6. Challenges to Impairment and Going Concern Judgments
Tight interest rates and funding can make such requests difficult, especially if economic volatility spikes. Advancing key requirements related to asset write-downs and going concern assessments, asking whether assumptions can withstand stress testing and scenario analysis. Review refinance plans and covenant sensitivities. It is important to review these decisions regularly throughout the year, as circumstances can change rapidly.
7. Refresh Fraud Risk Assessment and Investigation Protocol
Because fraud risks change rapidly, bad actors often continue to learn new tricks, exploit new technologies, or exploit missteps during organizational changes. Update your fraud risk view, test that your hotline is working, and ensure that your channels are accessible and confidential.
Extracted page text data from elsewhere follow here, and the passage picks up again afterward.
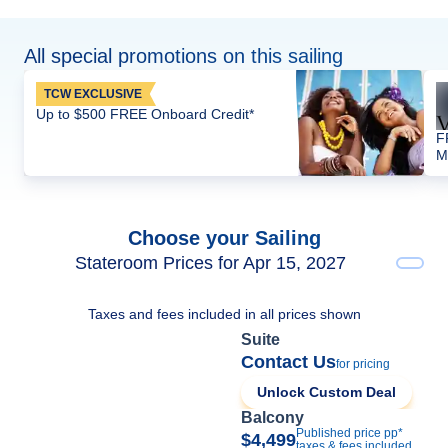
All special promotions on this sailing
TCW EXCLUSIVE
Up to $500 FREE Onboard Credit*
F
M
Choose your Sailing
Stateroom Prices for Apr 15, 2027
Taxes and fees included in all prices shown
Suite
Contact Us
for pricing
Unlock Custom Deal
Balcony
Published price pp*
$4,499
taxes & fees included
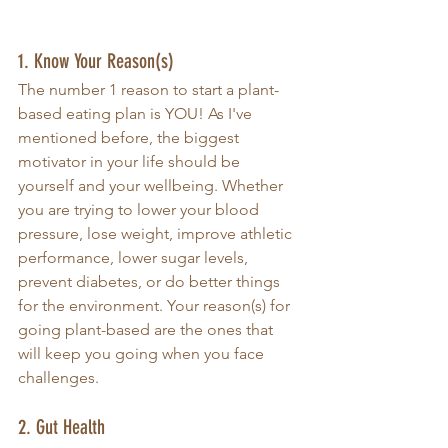
1. Know Your Reason(s)
The number 1 reason to start a plant-
based eating plan is YOU! As I've 
mentioned before, the biggest 
motivator in your life should be 
yourself and your wellbeing. Whether 
you are trying to lower your blood 
pressure, lose weight, improve athletic 
performance, lower sugar levels, 
prevent diabetes, or do better things 
for the environment. Your reason(s) for 
going plant-based are the ones that 
will keep you going when you face 
challenges. 
2. Gut Health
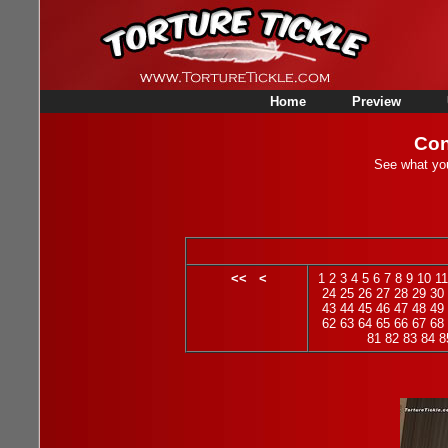
Home
Preview
Con
See what you
<<
<
1
2
3
4
5
6
7
8
9
10
11
24
25
26
27
28
29
30
43
44
45
46
47
48
49
62
63
64
65
66
67
68
81
82
83
84
8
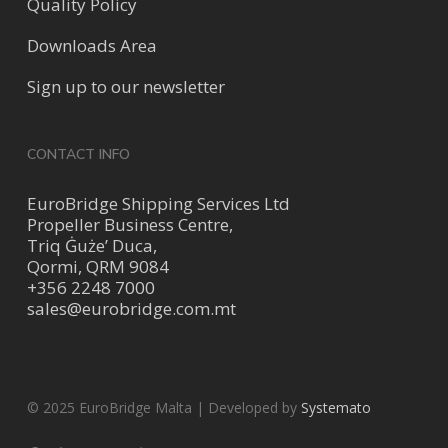
Quality Policy
Downloads Area
Sign up to our newsletter
CONTACT INFO
EuroBridge Shipping Services Ltd
Propeller Business Centre,
Triq Ġuże’ Duca,
Qormi, QRM 9084
+356 2248 7000
sales@eurobridge.com.mt
© 2025 EuroBridge Malta | Developed by
Systemato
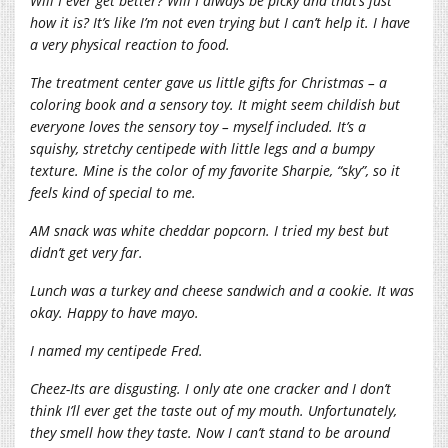
Will I ever get better? Will I always be picky and that’s just
how it is? It’s like I’m not even trying but I can’t help it. I have
a very physical reaction to food.
The treatment center gave us little gifts for Christmas – a
coloring book and a sensory toy. It might seem childish but
everyone loves the sensory toy – myself included. It’s a
squishy, stretchy centipede with little legs and a bumpy
texture. Mine is the color of my favorite Sharpie, “sky”, so it
feels kind of special to me.
AM snack was white cheddar popcorn. I tried my best but
didn’t get very far.
Lunch was a turkey and cheese sandwich and a cookie. It was
okay. Happy to have mayo.
I named my centipede Fred.
Cheez-Its are disgusting. I only ate one cracker and I don’t
think I’ll ever get the taste out of my mouth. Unfortunately,
they smell how they taste. Now I can’t stand to be around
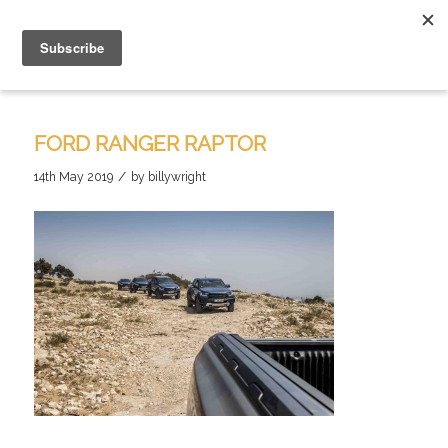
FORD RANGER RAPTOR
/
14th May 2019
by
billywright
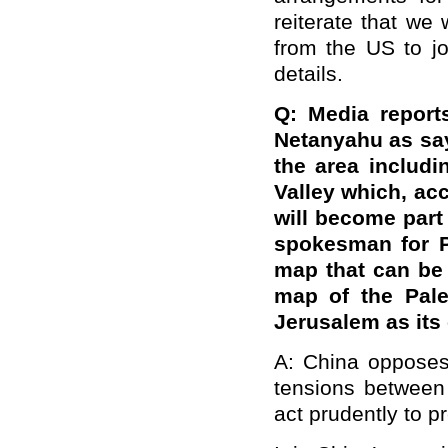
reiterate that we
from the US to jo
details.
Q: Media report
Netanyahu as say
the area includi
Valley which, ac
will become part 
spokesman for Pa
map that can be 
map of the Pale
Jerusalem as its
A: China opposes 
tensions between 
act prudently to p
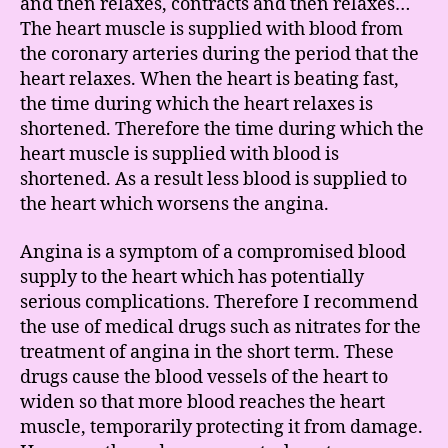
and then relaxes, contracts and then relaxes…
The heart muscle is supplied with blood from
the coronary arteries during the period that the
heart relaxes. When the heart is beating fast,
the time during which the heart relaxes is
shortened. Therefore the time during which the
heart muscle is supplied with blood is
shortened. As a result less blood is supplied to
the heart which worsens the angina.
Angina is a symptom of a compromised blood
supply to the heart which has potentially
serious complications. Therefore I recommend
the use of medical drugs such as nitrates for the
treatment of angina in the short term. These
drugs cause the blood vessels of the heart to
widen so that more blood reaches the heart
muscle, temporarily protecting it from damage.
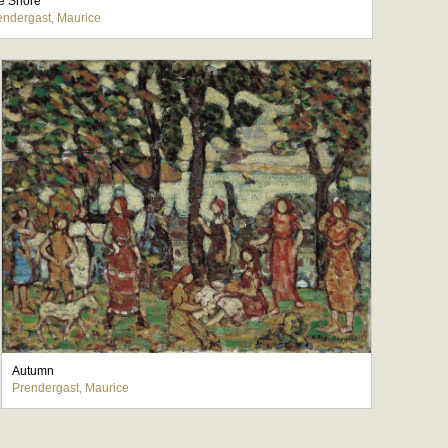
e Shore
endergast, Maurice
Autumn
Prendergast, Maurice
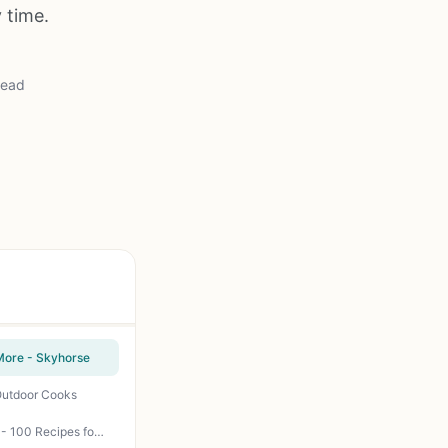
 time.
read
 More - Skyhorse
 Outdoor Cooks
Project Smoke Cookbook: Steven Raichlen's Step-by-Step Guide to Smoked Food Nirvana - 100 Recipes for Brisket, Ribs, Salmon, and More - BBQ Smoking Techniques for Backyard Grillers, Campers, Tailgaters, and Outdoor Cooks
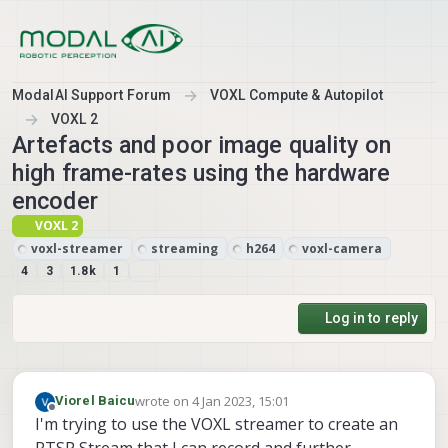
Skip to content
ModalAI Support Forum
VOXL Compute & Autopilot
VOXL 2
Artefacts and poor image quality on
high frame-rates using the hardware
encoder
VOXL 2
voxl-streamer
streaming
h264
voxl-camera
4
3
1.8k
1
Log in to reply
wrote on
4 Jan 2023, 15:01
Viorel Baicu
last edited by
Offline
I'm trying to use the VOXL streamer to create an
RTSP Stream that I can record and further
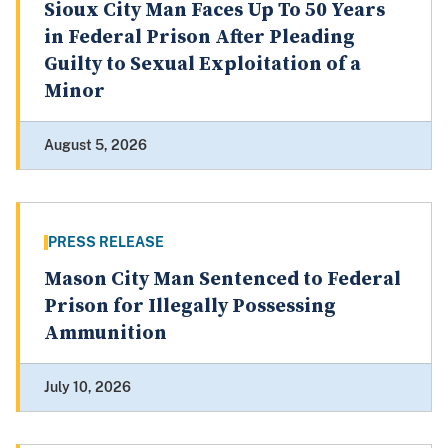
Sioux City Man Faces Up To 50 Years
in Federal Prison After Pleading
Guilty to Sexual Exploitation of a
Minor
August 5, 2026
PRESS RELEASE
Mason City Man Sentenced to Federal
Prison for Illegally Possessing
Ammunition
July 10, 2026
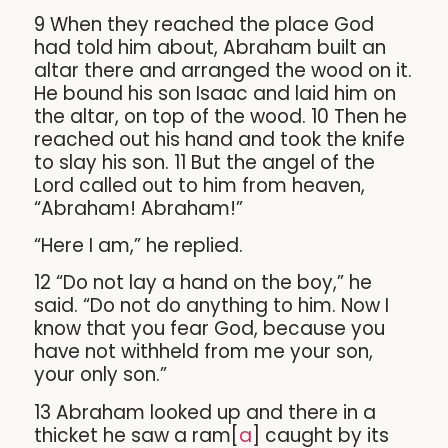
9 When they reached the place God
had told him about, Abraham built an
altar there and arranged the wood on it.
He bound his son Isaac and laid him on
the altar, on top of the wood. 10 Then he
reached out his hand and took the knife
to slay his son. 11 But the angel of the
Lord called out to him from heaven,
“Abraham! Abraham!”
“Here I am,” he replied.
12 “Do not lay a hand on the boy,” he
said. “Do not do anything to him. Now I
know that you fear God, because you
have not withheld from me your son,
your only son.”
13 Abraham looked up and there in a
thicket he saw a ram[
a
] caught by its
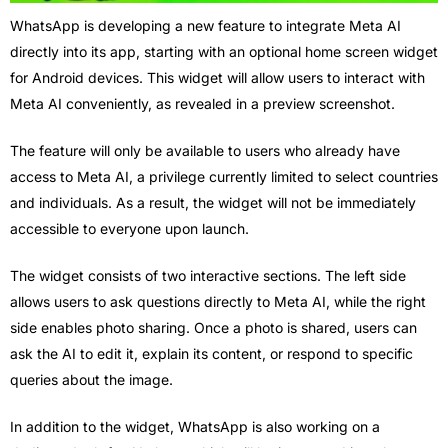
WhatsApp is developing a new feature to integrate Meta AI
directly into its app, starting with an optional home screen widget
for Android devices. This widget will allow users to interact with
Meta AI conveniently, as revealed in a preview screenshot.
The feature will only be available to users who already have
access to Meta AI, a privilege currently limited to select countries
and individuals. As a result, the widget will not be immediately
accessible to everyone upon launch.
The widget consists of two interactive sections. The left side
allows users to ask questions directly to Meta AI, while the right
side enables photo sharing. Once a photo is shared, users can
ask the AI to edit it, explain its content, or respond to specific
queries about the image.
In addition to the widget, WhatsApp is also working on a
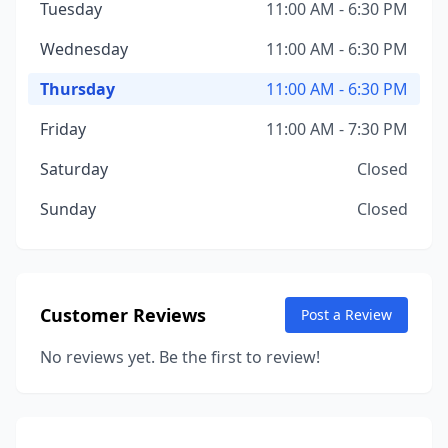
Tuesday
11:00 AM - 6:30 PM
Wednesday
11:00 AM - 6:30 PM
Thursday
11:00 AM - 6:30 PM
Friday
11:00 AM - 7:30 PM
Saturday
Closed
Sunday
Closed
Customer Reviews
Post a Review
No reviews yet. Be the first to review!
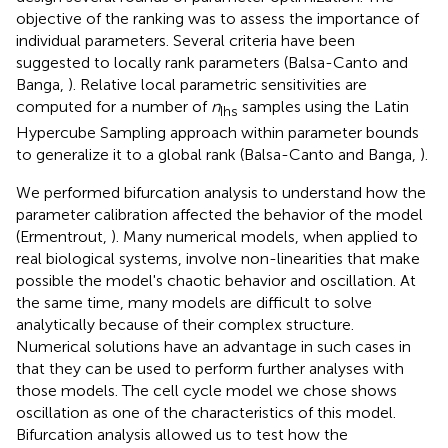
objective of the ranking was to assess the importance of
individual parameters. Several criteria have been
suggested to locally rank parameters (Balsa-Canto and
Banga,
). Relative local parametric sensitivities are
computed for a number of
n
samples using the Latin
Ihs
Hypercube Sampling approach within parameter bounds
to generalize it to a global rank (Balsa-Canto and Banga,
).
We performed bifurcation analysis to understand how the
parameter calibration affected the behavior of the model
(Ermentrout,
). Many numerical models, when applied to
real biological systems, involve non-linearities that make
possible the model's chaotic behavior and oscillation. At
the same time, many models are difficult to solve
analytically because of their complex structure.
Numerical solutions have an advantage in such cases in
that they can be used to perform further analyses with
those models. The cell cycle model we chose shows
oscillation as one of the characteristics of this model.
Bifurcation analysis allowed us to test how the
Use data testing, analysis, and trend monitoring to identify red flags such as unusual transactions or rapid employee turnover. Review the use of data analytics by auditors and how audit committees gain insights.
8. Clarifying AI in audit and finance functions
AI is now being implemented in many financial and auditing tasks, from invoice processing to forecasting. Understand where external auditors are using technology and AI. Ask where it is used and why. What problem does it solve? And what are the human fallbacks? Think about what it can and cannot do, and what controls are around it to prevent errors and misuse. Review policies for model validation, output monitoring, and data privacy.
9. Tighten cyber reporting to the board
Cyber events are currently being discussed at board level as they can have far-reaching business implications and attract regulatory attention. Define what makes an event “important” and coordinate how it will be communicated internally and externally. Build dashboards that are clear and tied to your company's strength goals, showing incident trends, threat types, and comparative benchmarks. Clear reporting provides strong views and sound action, ensuring the board is not caught by surprise and can respond with authority.
10. Revisit AC Charter, Skills, and Education Plan
The world is changing and audit committees need to check their suitability. Review your charter to ensure it covers technology fluency (AI, data governance), deal oversight (M&A resurgence), and disclosure expertise. Small steps here can have an immediate impact and ensure that committees have the expertise to oversee the changing risk landscape.
For additional resources for audit committee members, visit the Center for Audit Quality's Audit Committee Resource Center.